Copy out the data word for word, without any of its pictures.

(Saved entries)
↓↓↓

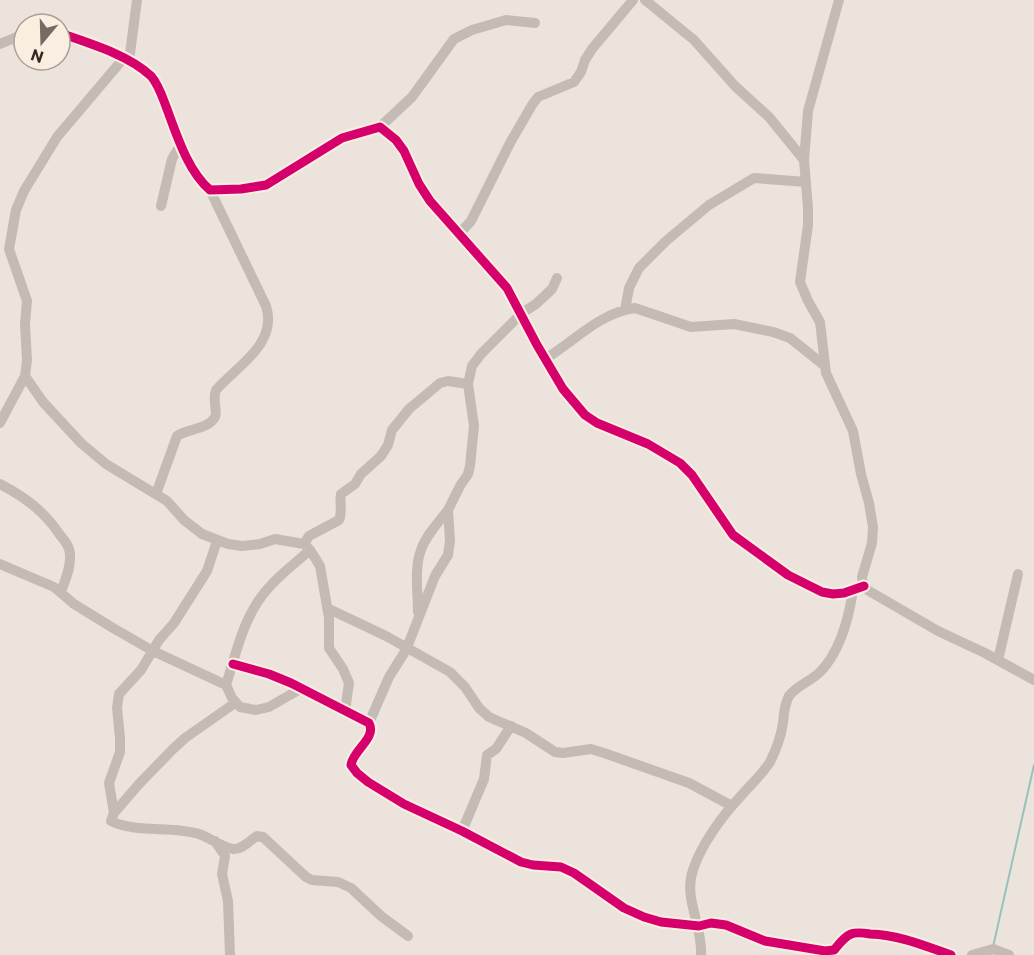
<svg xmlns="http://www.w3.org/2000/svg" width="1034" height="955" font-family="Commissioner,sans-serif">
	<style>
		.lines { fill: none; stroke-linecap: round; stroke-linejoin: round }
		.stream { stroke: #97c1be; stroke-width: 2 }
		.street { stroke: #c4bbb5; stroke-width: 10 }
		.cycleway-casing { stroke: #faeee1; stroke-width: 13 }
		.cycleway { stroke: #d6006c; stroke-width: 9 }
	</style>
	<rect width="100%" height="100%" fill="#ece4dc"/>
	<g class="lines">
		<path class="stream" d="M993,947l41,-182"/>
		<path class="street" d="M645,0l49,40 41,46 34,31 35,43
			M839,0l-31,111 -4,49 4,48v17l-8,57 8,19 12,21 6,51 27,58 8,43 8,29 4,24 -1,16 -10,34 1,8 6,6 69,40 47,22 49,27
			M60,33c29,10 69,22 91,43 8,9 12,23 16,33 10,27 21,62 43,81l31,-1 25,-4 76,-47 38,-11 16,13 8,11 15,33 11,17 77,87 30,57 26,44 22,26 12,8 51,21 32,19 12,12 41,60 55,40 34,17 11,2 11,-1 20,-7
			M0,44l24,-10
			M129,61l8,-61
			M380,127l32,-30 42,-58 18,-9 34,-10 29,3
			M161,206l11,-47 9,-15
			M460,233l11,-12 39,-78 22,-38 6,-8 36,-15 7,-10 4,-12 7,-11 41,-49
			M625,310l4,-22 10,-20 27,-27 43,-36 45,-27 52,4
			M545,359c30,-18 54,-46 90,-51l56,19 43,-3 39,8 17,6 35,28
			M25,376l18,26 38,41 25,21 61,37 17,19 18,14 26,10 14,2 18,-2 15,-5 29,5 6,6 10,16 9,52v30l14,21 6,14 -4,28
			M0,423l25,-47 2,-16 -2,-36 2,-23 -18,-52 7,-39 8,-19 33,-54 66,-78
			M0,484c25,13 44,27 60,51 5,6 10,12 10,20 1,13 -5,25 -9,37
			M156,494l21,-58c11,-8 31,-6 38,-19 3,-5 -3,-17 1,-27 21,-24 62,-46 50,-84l-56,-116
			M304,544l5,-8 30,-16c4,-9 0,-17 2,-26l14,-10 6,-10 20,-18 7,-11 4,-15 17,-21 31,-26 8,-2 20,3
			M0,564l54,23 20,17 39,24 40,23 73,34 6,13 8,9 16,3 13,-3 33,-19
			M327,608l59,28 64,36 15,15 14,21 10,9 37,16 29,19 8,1 28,-4 13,4 85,30 43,23
			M418,612c0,-19 -4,-44 3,-62 5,-15 18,-28 27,-40
			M998,660l20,-86
			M233,664l36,10 22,9 78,40c8,15 -16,27 -18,42l6,8 11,9 36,22 58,27 59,31 12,3 28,2 13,6 50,35 20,9 17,5 38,4 12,-3 15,2 39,16 60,10 9,-1c5,-6 10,-13 17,-16 5,-2 13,-1 19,0 29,1 53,11 81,21
			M226,685c9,-28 15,-57 31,-82 13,-21 35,-37 53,-53
			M235,703l-50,35 -12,11 -34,35 -25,29 -3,8c27,13 60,4 88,13 11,4 23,13 34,15 9,1 17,-9 24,-13l6,1 43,40 6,3 26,2 13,6 30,28 27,20
			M369,723l20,-46 17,-27 29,-74 13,-21 2,-14 -2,-31 12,-24 8,-12 2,-8 4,-40 -6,-42 4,-18 9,-12 41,-41 14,-9 16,-15 5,-11
			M114,813l-5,-30 11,-31v-14l-3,-30 2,-14 22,-24 18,-30 15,-17 33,-52 10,-30
			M462,831l22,-52 3,-24 9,-6 15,-23
			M215,841l10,15 -3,18 6,27 2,54
			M701,955c2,-29 -18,-57 -8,-85 8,-25 29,-54 47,-73 10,-12 22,-22 30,-35 6,-12 11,-26 13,-39 1,-9 1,-18 6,-27 8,-11 23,-15 32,-25 19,-20 28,-54 32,-81
			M972,955l21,-6 16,6"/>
		<g class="cycleway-casing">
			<path id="cycleway" d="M60,33c29,10 69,22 91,43 8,9 12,23 16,33 10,27 21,62 43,81l31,-1 25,-4 76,-47 38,-11 16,13 8,11 15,33 11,17 77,87 30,57 26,44 22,26 12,8 51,21 32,19 12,12 41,60 55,40 34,17 11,2 11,-1 20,-7
				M233,664l36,10 22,9 78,40c8,15 -16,27 -18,42l6,8 11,9 36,22 58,27 59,31 12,3 28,2 13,6 50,35 20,9 17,5 38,4 12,-3 15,2 39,16 60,10 9,-1c5,-6 10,-13 17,-16 5,-2 13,-1 19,0 29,1 53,11 81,21"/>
		</g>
		<use href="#cycleway" class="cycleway"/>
	</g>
	<g transform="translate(42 42) rotate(199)"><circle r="28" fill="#faeee1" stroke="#ab9f95" stroke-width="1.5"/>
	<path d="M0-4.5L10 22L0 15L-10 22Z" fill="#756a64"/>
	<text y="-9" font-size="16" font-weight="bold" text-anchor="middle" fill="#352824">N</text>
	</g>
</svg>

↑↑↑

# [RESPONSE BELOW]
<svg xmlns="http://www.w3.org/2000/svg" width="1034" height="955" font-family="Commissioner,sans-serif">
	<style>
		.lines { fill: none; stroke-linecap: round; stroke-linejoin: round }
		.stream { stroke: #97c1be; stroke-width: 2 }
		.street { stroke: #c4bbb5; stroke-width: 10 }
		.cycleway-casing { stroke: #faeee1; stroke-width: 13 }
		.cycleway { stroke: #d6006c; stroke-width: 9 }
	</style>
	<rect width="100%" height="100%" fill="#ece4dc"/>
	<g class="lines">
		<path class="stream" d="M993,947l41,-182"/>
		<path class="street" d="M645,0l49,40 41,46 34,31 35,43
			M839,0l-31,111 -4,49 4,48v17l-8,57 8,19 12,21 6,51 27,58 8,43 8,29 4,24 -1,16 -10,34 1,8 6,6 69,40 47,22 49,27
			M60,33c29,10 69,22 91,43 8,9 12,23 16,33 10,27 21,62 43,81l31,-1 25,-4 76,-47 38,-11 16,13 8,11 15,33 11,17 77,87 30,57 26,44 22,26 12,8 51,21 32,19 12,12 41,60 55,40 34,17 11,2 11,-1 20,-7
			M0,44l24,-10
			M129,61l8,-61
			M380,127l32,-30 42,-58 18,-9 34,-10 29,3
			M161,206l11,-47 9,-15
			M460,233l11,-12 39,-78 22,-38 6,-8 36,-15 7,-10 4,-12 7,-11 41,-49
			M625,310l4,-22 10,-20 27,-27 43,-36 45,-27 52,4
			M545,359c30,-18 54,-46 90,-51l56,19 43,-3 39,8 17,6 35,28
			M25,376l18,26 38,41 25,21 61,37 17,19 18,14 26,10 14,2 18,-2 15,-5 29,5 6,6 10,16 9,52v30l14,21 6,14 -4,28
			M0,423l25,-47 2,-16 -2,-36 2,-23 -18,-52 7,-39 8,-19 33,-54 66,-78
			M0,484c25,13 44,27 60,51 5,6 10,12 10,20 1,13 -5,25 -9,37
			M156,494l21,-58c11,-8 31,-6 38,-19 3,-5 -3,-17 1,-27 21,-24 62,-46 50,-84l-56,-116
			M304,544l5,-8 30,-16c4,-9 0,-17 2,-26l14,-10 6,-10 20,-18 7,-11 4,-15 17,-21 31,-26 8,-2 20,3
			M0,564l54,23 20,17 39,24 40,23 73,34 6,13 8,9 16,3 13,-3 33,-19
			M327,608l59,28 64,36 15,15 14,21 10,9 37,16 29,19 8,1 28,-4 13,4 85,30 43,23
			M418,612c0,-19 -4,-44 3,-62 5,-15 18,-28 27,-40
			M998,660l20,-86
			M233,664l36,10 22,9 78,40c8,15 -16,27 -18,42l6,8 11,9 36,22 58,27 59,31 12,3 28,2 13,6 50,35 20,9 17,5 38,4 12,-3 15,2 39,16 60,10 9,-1c5,-6 10,-13 17,-16 5,-2 13,-1 19,0 29,1 53,11 81,21
			M226,685c9,-28 15,-57 31,-82 13,-21 35,-37 53,-53
			M235,703l-50,35 -12,11 -34,35 -25,29 -3,8c27,13 60,4 88,13 11,4 23,13 34,15 9,1 17,-9 24,-13l6,1 43,40 6,3 26,2 13,6 30,28 27,20
			M369,723l20,-46 17,-27 29,-74 13,-21 2,-14 -2,-31 12,-24 8,-12 2,-8 4,-40 -6,-42 4,-18 9,-12 41,-41 14,-9 16,-15 5,-11
			M114,813l-5,-30 11,-31v-14l-3,-30 2,-14 22,-24 18,-30 15,-17 33,-52 10,-30
			M462,831l22,-52 3,-24 9,-6 15,-23
			M215,841l10,15 -3,18 6,27 2,54
			M701,955c2,-29 -18,-57 -8,-85 8,-25 29,-54 47,-73 10,-12 22,-22 30,-35 6,-12 11,-26 13,-39 1,-9 1,-18 6,-27 8,-11 23,-15 32,-25 19,-20 28,-54 32,-81
			M972,955l21,-6 16,6"/>
		<g class="cycleway-casing">
			<path id="cycleway" d="M60,33c29,10 69,22 91,43 8,9 12,23 16,33 10,27 21,62 43,81l31,-1 25,-4 76,-47 38,-11 16,13 8,11 15,33 11,17 77,87 30,57 26,44 22,26 12,8 51,21 32,19 12,12 41,60 55,40 34,17 11,2 11,-1 20,-7
				M233,664l36,10 22,9 78,40c8,15 -16,27 -18,42l6,8 11,9 36,22 58,27 59,31 12,3 28,2 13,6 50,35 20,9 17,5 38,4 12,-3 15,2 39,16 60,10 9,-1c5,-6 10,-13 17,-16 5,-2 13,-1 19,0 29,1 53,11 81,21"/>
		</g>
		<use href="#cycleway" class="cycleway"/>
	</g>
	<g transform="translate(42 42) rotate(199)"><circle r="28" fill="#faeee1" stroke="#ab9f95" stroke-width="1.5"/>
	<path d="M0-4.5L10 22L0 15L-10 22Z" fill="#756a64"/>
	<text y="-9" font-size="16" font-weight="bold" text-anchor="middle" fill="#352824">N</text>
	</g>
</svg>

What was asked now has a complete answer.